Come è andata la fase di costruzione dell’immaginario espresso in questo album?
Diciamo che la costruzione dell’immaginario non è stata particolarmente sofferta, ma alquanto spontanea. Ovviamente la scelta di trattare questi temi è legata ad un periodo non propriamente leggero ma parliamo di un mondo che mi ha sempre incuriosito. Dal momento in cui ho capito che volevo parlare di quelle cose lì non è stato difficile trovare le cose da dire, ecco.
A livello compositivo, quale è stato il brano più difficile da portare a termine?
Il brano più difficile da portare a termine è probabilmente “Morte rituale” anche a livello tecnico direi, alquanto incasinato come pezzo. Ma in generale posso affermare che ci siamo divertiti a fare questo disco. È stato un processo molto intenso e siamo molto contenti del risultato.

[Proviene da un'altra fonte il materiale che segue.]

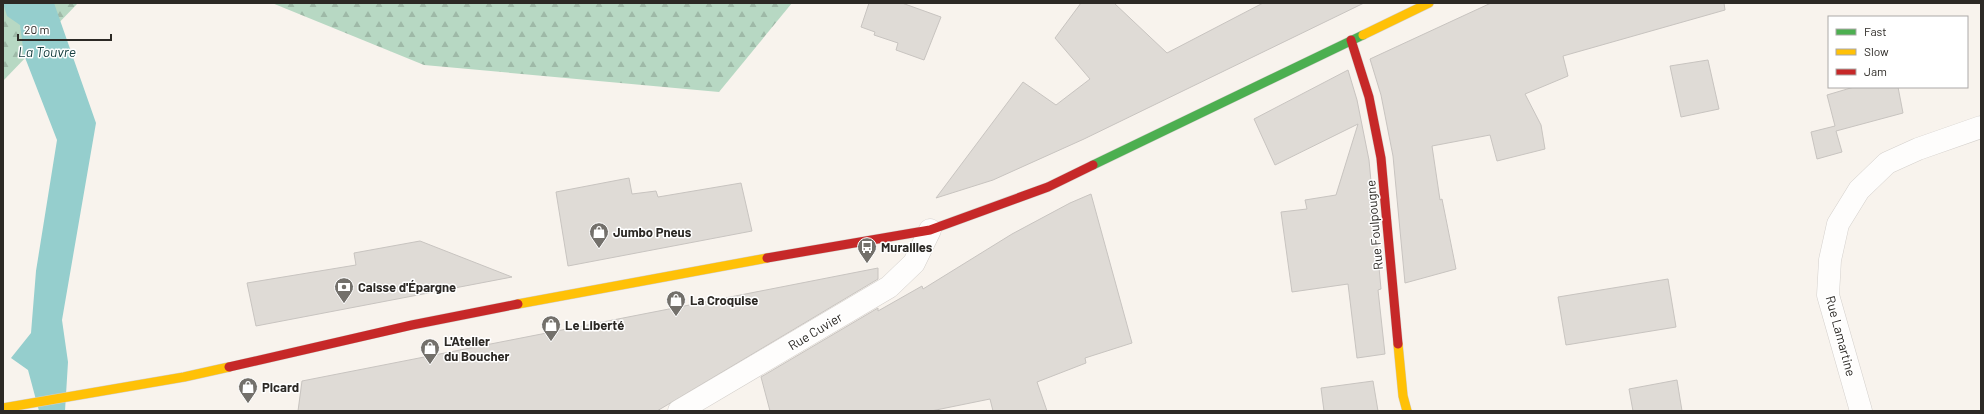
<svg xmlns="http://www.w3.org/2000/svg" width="1984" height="414" font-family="Barlow,sans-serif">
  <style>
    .forest { fill: url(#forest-firs) }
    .water { fill: #95cecd }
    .building { fill: #dfdbd6; stroke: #c8c4c0 }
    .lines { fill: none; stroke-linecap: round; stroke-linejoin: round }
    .street-casing { stroke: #d4d0cc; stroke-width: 23 }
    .fast-casing { stroke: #d4d0cc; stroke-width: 10 }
    .slow-casing { stroke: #d4d0cc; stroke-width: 10 }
    .jam-casing { stroke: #d4d0cc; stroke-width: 10 }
    .street { stroke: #fefdfc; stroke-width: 22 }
    .fast { stroke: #4caf50; stroke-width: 9 }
    .slow { stroke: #ffc107; stroke-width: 9 }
    .jam { stroke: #c62828; stroke-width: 9 }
    .labels { text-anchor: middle; stroke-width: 3; stroke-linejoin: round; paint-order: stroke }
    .street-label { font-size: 13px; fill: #2c2925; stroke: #fff }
    .poi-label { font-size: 13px; font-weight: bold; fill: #2c2925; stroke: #fff; text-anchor: start }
    .water-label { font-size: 14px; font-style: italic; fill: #184041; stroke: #fff }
  </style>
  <defs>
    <pattern id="forest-firs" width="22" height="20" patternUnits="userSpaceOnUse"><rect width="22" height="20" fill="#b7d8c3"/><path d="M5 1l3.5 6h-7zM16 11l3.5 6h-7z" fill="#9eb9a7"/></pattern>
  </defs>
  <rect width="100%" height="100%" fill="#f8f3ed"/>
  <g class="forest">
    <polygon points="3,3 78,3 3,81"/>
    <polygon points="272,3 792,3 719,92 424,65"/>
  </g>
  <polygon class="water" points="3,3 54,3 96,123 62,320 68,362 65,411 39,411 28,370 11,358 31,333 36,271 57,140 24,55 20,25 7,16"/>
  <g class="building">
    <polygon points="869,3 902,3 941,17 924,60 896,50 898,43 874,35 875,32 861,27"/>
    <polygon points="1081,3 1114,3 1167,53 1263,3 1364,3 1084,139 993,180 936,198 1023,82 1056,105 1090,79 1055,38"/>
    <polygon points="1491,3 1724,3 1725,10 1563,56 1568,76 1525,94 1541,125 1545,149 1497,161 1490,135 1432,146 1440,200 1442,199 1456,269 1405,283 1393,156 1381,95 1370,59"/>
    <polygon points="1708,60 1719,109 1681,117 1670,66"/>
    <polygon points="1348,70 1357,100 1369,160 1381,289 1378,290 1385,354 1357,358 1348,284 1292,292 1281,212 1307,209 1305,200 1336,195 1358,124 1275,165 1254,119"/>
    <polygon points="1854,87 1898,87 1903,113 1836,131 1842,152 1817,159 1811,132 1835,126 1827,95"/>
    <polygon points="629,178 632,194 656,191 658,197 741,183 752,231 568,266 556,192"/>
    <polygon points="1091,194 1132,343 1085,358 1086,363 1037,382 1047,411 993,411 990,399 931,411 770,411 761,377 878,308 878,311 922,286 923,289 1012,234 1070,203"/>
    <polygon points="420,241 512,277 256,326 247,283 356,265 354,253"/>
    <polygon points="878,268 878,279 657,411 298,411 302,381"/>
    <polygon points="1668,279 1676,327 1566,345 1558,297"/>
    <polygon points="1677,380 1682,411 1633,411 1629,389"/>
    <polygon points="1373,381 1378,411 1324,411 1321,388"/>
  </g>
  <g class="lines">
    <g class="street-casing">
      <g id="street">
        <polyline points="679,411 889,287 914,263 930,230"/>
        <polyline points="1861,411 1828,295 1830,260 1838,224 1859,190 1887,163 1918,149 1981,127"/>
      </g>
    </g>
    <g class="fast-casing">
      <polyline id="fast" points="1093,165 1363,35"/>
    </g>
    <g class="slow-casing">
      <g id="slow">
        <polyline points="1363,35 1429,3"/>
        <polyline points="518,304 767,258"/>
        <polyline points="1398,344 1403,396 1407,411"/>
        <polyline points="3,408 184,377 229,367"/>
      </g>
    </g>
    <g class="jam-casing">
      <g id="jam">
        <polyline points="1351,40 1369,97 1381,158 1398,344"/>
        <polyline points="767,258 930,230 1048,187 1093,165"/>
        <polyline points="229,367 412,325 518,304"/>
      </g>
    </g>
    <use href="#street" class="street"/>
    <use href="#fast" class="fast"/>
    <use href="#slow" class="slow"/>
    <use href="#jam" class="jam"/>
  </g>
  <defs>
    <g id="shop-pin" transform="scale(1)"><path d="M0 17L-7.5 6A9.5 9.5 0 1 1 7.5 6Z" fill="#73706b" stroke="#fff"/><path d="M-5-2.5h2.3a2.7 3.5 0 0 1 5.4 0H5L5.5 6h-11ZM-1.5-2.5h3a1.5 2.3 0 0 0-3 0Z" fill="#fff"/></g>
    <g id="bus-pin" transform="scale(1)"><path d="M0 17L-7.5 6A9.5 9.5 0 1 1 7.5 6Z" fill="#73706b" stroke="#fff"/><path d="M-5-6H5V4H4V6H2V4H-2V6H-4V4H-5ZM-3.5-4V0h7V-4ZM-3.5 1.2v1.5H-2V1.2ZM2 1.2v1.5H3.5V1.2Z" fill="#fff"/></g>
    <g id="bank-pin" transform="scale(1)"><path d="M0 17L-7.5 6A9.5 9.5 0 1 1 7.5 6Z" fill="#73706b" stroke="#fff"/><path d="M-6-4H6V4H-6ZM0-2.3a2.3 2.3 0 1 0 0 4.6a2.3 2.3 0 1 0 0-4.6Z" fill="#fff"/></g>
  </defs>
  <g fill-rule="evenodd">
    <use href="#shop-pin" x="599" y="232"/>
    <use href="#bus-pin" x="867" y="247"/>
    <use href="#bank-pin" x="344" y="287"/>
    <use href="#shop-pin" x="676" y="300"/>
    <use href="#shop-pin" x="551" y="325"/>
    <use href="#shop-pin" x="430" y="348"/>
    <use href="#shop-pin" x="248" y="387"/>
  </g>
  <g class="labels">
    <g class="street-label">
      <text transform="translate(1374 225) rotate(-95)" y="5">Rue Foulpougne</text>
      <text transform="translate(815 331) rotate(-31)" y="5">Rue Cuvier</text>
      <text transform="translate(1841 336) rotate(75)" y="5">Rue Lamartine</text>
    </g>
    <g class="poi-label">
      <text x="613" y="237">Jumbo Pneus</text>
      <text x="881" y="252">Murailles</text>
      <text x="358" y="292">Caisse d'Épargne</text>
      <text x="690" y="305">La Croquise</text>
      <text x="565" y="330">Le Liberté</text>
      <text x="444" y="346">L'Atelier<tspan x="444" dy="15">du Boucher</tspan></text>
      <text x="262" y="392">Picard</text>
    </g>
    <g class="water-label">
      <text x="47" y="57">La Touvre</text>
    </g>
  </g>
  <rect width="1984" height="414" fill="none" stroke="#2c2925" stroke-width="8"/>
  <rect x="1828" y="16" width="140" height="72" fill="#ffffff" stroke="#aba9a8"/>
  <rect x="1836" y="29" width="20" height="6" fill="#4caf50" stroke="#aba9a8"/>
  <text x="1864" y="36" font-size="12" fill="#2c2925">Fast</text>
  <rect x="1836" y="49" width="20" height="6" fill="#ffc107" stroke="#aba9a8"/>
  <text x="1864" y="56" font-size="12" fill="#2c2925">Slow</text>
  <rect x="1836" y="69" width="20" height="6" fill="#c62828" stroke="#aba9a8"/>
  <text x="1864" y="76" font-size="12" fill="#2c2925">Jam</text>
  <path d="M18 34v6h93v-6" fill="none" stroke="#2c2925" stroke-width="2"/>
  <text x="24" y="34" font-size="12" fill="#2c2925" stroke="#ffffff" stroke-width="3" paint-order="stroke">20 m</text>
</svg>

Questo album è un po’ un’indagine dentro di se attraverso la religione. Come è andato questo processo? Poi, è possibile indagare dentro sé stessi senza temere di quello che si può scoprire?
Questo è un disco che usa la religione per parlare della tendenza dell’essere umano verso l’infinito e la religione incasella questa cosa qui all’interno di un sistema, con le proprie simbologie e anche le proprie delimitazioni. Tutto questo è visibile in tanti e diversi comportamenti dell’umanità, come la tendenza alla spiritualità ma non solo. Ho cercato di tirar fuori molti significati da questi aspetti, non senza sforzo di empatizzare con persone che vivono la spiritualità in modo diverso dal mio.
Come avete reso musicalmente questi significati e approcci?
C’è un tono molto melodrammatico, forse a volte anche un po’ ironico, che però riproduce un po’ l’idea funeraria dell’estetica cattolica e dell’esperienza religiosa in sé e questo anche in termini architettonici.
Guardandovi un po’ intorno, qual è la tendenza che scorgete riguardo l’umanità e la religione? I giovani non credono più?
Direi che c’è un graduale allontanamento dall’intendere la religione come un’istituzione, che in passato aveva un ruolo sociale molto più rilevante. Adesso c’è tutt’altro. È la forma di venerazione che sta cambiando. Credo che nella società moderna adesso ci siano altre cose a soddisfare quel tipo di bisogno, in senso alternativo.
Questa domanda riguarda un brano in particolare, sto parlando di “Cuore semplice” di cui ti chiedo una breve spiegazione.
È una sorta di preghiera volta ad una leggerezza d’animo che di fatto non c’è. Riguarda la possibilità di vivere le cose con meno pesantezza.
Quali sono gli artisti emergenti italiani con cui vorreste collaborare?
Ce ne sono un po’. Dal punto di vista hyper-pop, che però è un termine che non mi piace molto. Ci sono gli Arssalendo, Visconti, Generic Animal. Insomma, credo sia un momento bello per la musica italiana.